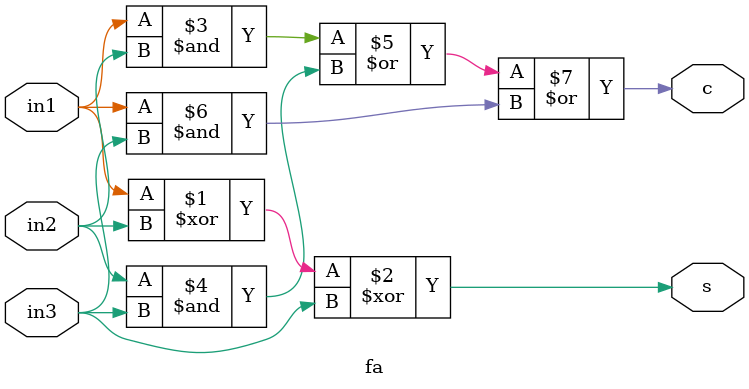
<source format=v>
module fa (
    input  in1,
    input  in2,
    input  in3,
    output s,
    output c
);

    // assign {c, s} = in1 + in2 + in3;
    assign s = in1 ^ in2 ^ in3;  
    assign c = (in1 & in2) | (in2 & in3) | (in1 & in3); 

endmodule  
</source>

◆ ◆ ◆ ◆ ◆ ◆ ◆

What you have to do >>
When you write out the material above, keep every line exact and drop each picture.

Response area >>
<source format=v>
module fa (
    input  in1,
    input  in2,
    input  in3,
    output s,
    output c
);

    // assign {c, s} = in1 + in2 + in3;
    assign s = in1 ^ in2 ^ in3;  
    assign c = (in1 & in2) | (in2 & in3) | (in1 & in3); 

endmodule  
</source>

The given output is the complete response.